Cardiovascular disease is caused by a number of synergistic factors, the most important being a too high blood cholesterol level. Cholesterol is an essential building block for animal and human cells, since it is a component of cell membranes. Human cells can synthesize their own cholesterol, but cholesterol is also assimilated from food. Both processes play an important part in cholesterol metabolism.
Apart from its essential biological role as a building block for cellular membranes, cholesterol also has negative effects on human health, as a cause of cardiovascular disease (such as, for instance, myocardial infarction, stroke, and peripheral vascular disease), more specifically in relation to the occurrence of atherosclerotic lesions in the blood vessel wall. An elevated plasma cholesterol level is the most important predictive risk factor for the occurrence of cardiovascular disease and atherosclerosis.
In blood plasma, cholesterol is transported in so-called lipoproteins, which can be subdivided into a number of different classes, based on their diameter and specific density. The very-low-density lipoproteins (VLDL), the intermediate-density lipoproteins (IDL), the low-density lipoproteins (LDL), and the high-density lipoproteins (HDL) constitute the most important classes of lipoproteins.
Experimental and clinical studies have shown that the amount of cholesterol transported in the VLDL, IDL and LDL classes of lipoproteins (the so-called pro-atherogenic cholesterol) is a risk factor for the occurrence of cardiovascular disease. Cholesterol transported in HDL particles, in contrast, protects against the development of cardiovascular disease (anti-atherogenic cholesterol).

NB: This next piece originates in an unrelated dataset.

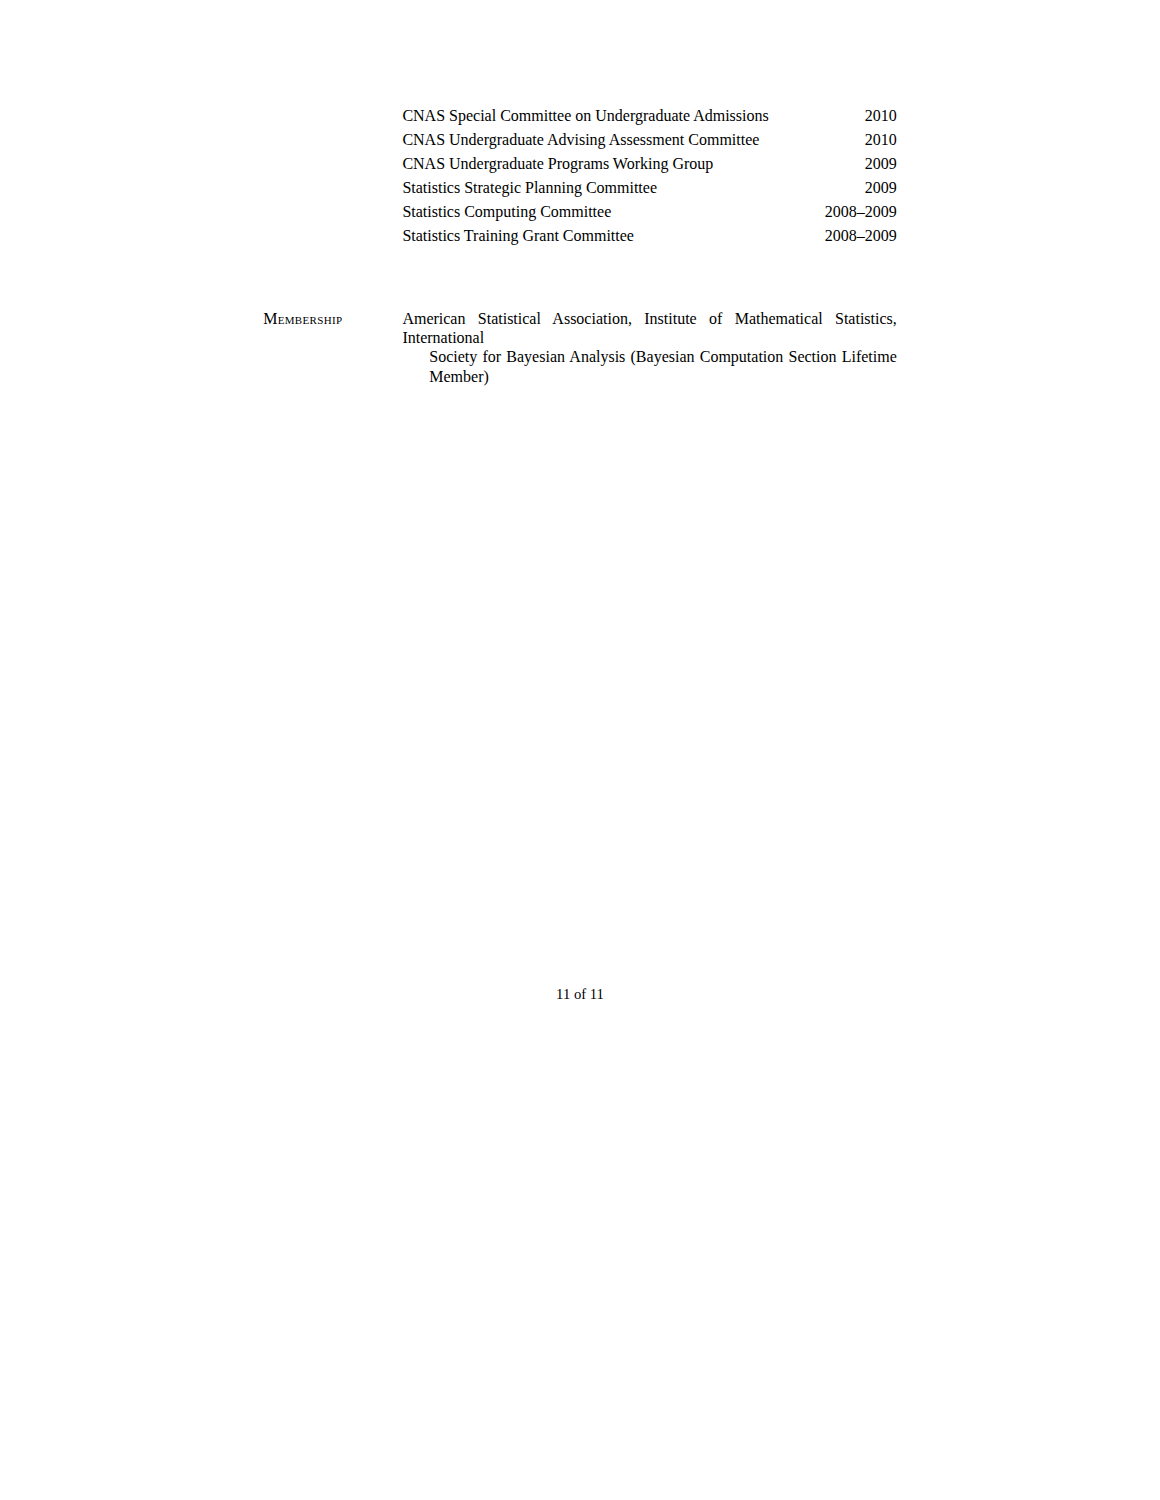| | / CNAS Special Committee on Undergraduate Admissions / 2010 / / CNAS Undergraduate Advising Assessment Committee / 2010 / / CNAS Undergraduate Programs Working Group / 2009 / / Statistics Strategic Planning Committee / 2009 / / Statistics Computing Committee / 2008–2009 / / Statistics Training Grant Committee / 2008–2009 / |
| Membership | American Statistical Association, Institute of Mathematical Statistics, International Society for Bayesian Analysis (Bayesian Computation Section Lifetime Member) |
11 of 11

Randomized, placebo-controlled, prospective clinical studies have demonstrated that lowering plasma cholesterol has a favourable effect on the incidence of cardiovascular disease and on mortality. A prerequisite is, though, that the reduction in cholesterol should be due to a reduction in the pro-atherogenic cholesterol present in VLDL, IDL and LDL.
For the treatment and prevention of cardiovascular disease it is therefore imperative to reduce the pro-atherogenic cholesterol, and to increase, in absolute or relative proportion, the anti-atherogenic cholesterol.
A number of approaches are available to reduce plasma cholesterol. The most important are:
                to inhibit cholesterol biosynthesis;        to increase the removal of cholesterol (and/or its metabolites, specifically bile acids) from tissues into the intestinal lumen;        to reduce the absorption of cholesterol and bile acids from the gastrointestinal tract.        
Drugs that are nowadays used to inhibit cholesterol synthesis are often inhibitors of the enzyme hydroxymethyl-glutaryl-coenzyme A reductase (HMGCoA reductase), the rate-limiting enzyme in the synthetic pathway to cholesterol. These so-called “statins” are molecules that competitively inhibit enzyme action. Examples are simvastatin (“Zocor®”), pravastatin (“Pravachol®”) and atorvastatin (“Lipitor®”). Statins are generally chemically-synthesized derivatives of naturally-occurring fungal metabolites.
To increase cholesterol removal a bile acid-adsorbing resin can be used (for example cholestyramine, “Questran®”). Because of the adsorption of bile acids to the resin, their secretion in the stool is increased, and their re-absorption from the gut into the blood is reduced, resulting in a relative loss of bile acids from the body. Consequently, the liver increases the conversion of cholesterol into bile acids, resulting in a net increase in the secretion of cholesterol (metabolites) from the body. Because bile acids (by solubilizing cholesterol) are essential for the uptake of cholesterol from the lumen into the intestinal tissue, a reduction in bile acid content in the intestinal lumen will also result in a decreased cholesterol uptake.
Drugs that inhibit the active transport of cholesterol from the intestinal lumen to the blood by inhibiting cellular transport systems for cholesterol (and related sterols) in the intestinal epithelial cells are still under development. One such compound (“Ezetimibe®”) has recently been registered in some countries; other related drugs are still being tested in clinical trials.
In addition to the use of drugs, the above-mentioned goals can also be reached by the use of naturally-occurring compounds, or of compounds derived from natural products (Hassel, 1998). A statin-like compound occurs spontaneously in so-called “red rice”, a strain of rice carrying a mould producing lovastatin. This fungal metabolite is identical to the cholesterol-reducing medicament “Mevacor®”. Another example is the occurrence, in plants, of so-called phytosterols, which competitively inhibit the intestinal uptake of cholesterol and bile acids. Phytosterols are nowadays used as cholesterol-lowering additives in the margarines “Benecol®” and “Becel Proactif®”.
However, there still exists a need for cholesterol-lowering preparations, specifically for use in the food industry, and preferably aimed at human nutrition.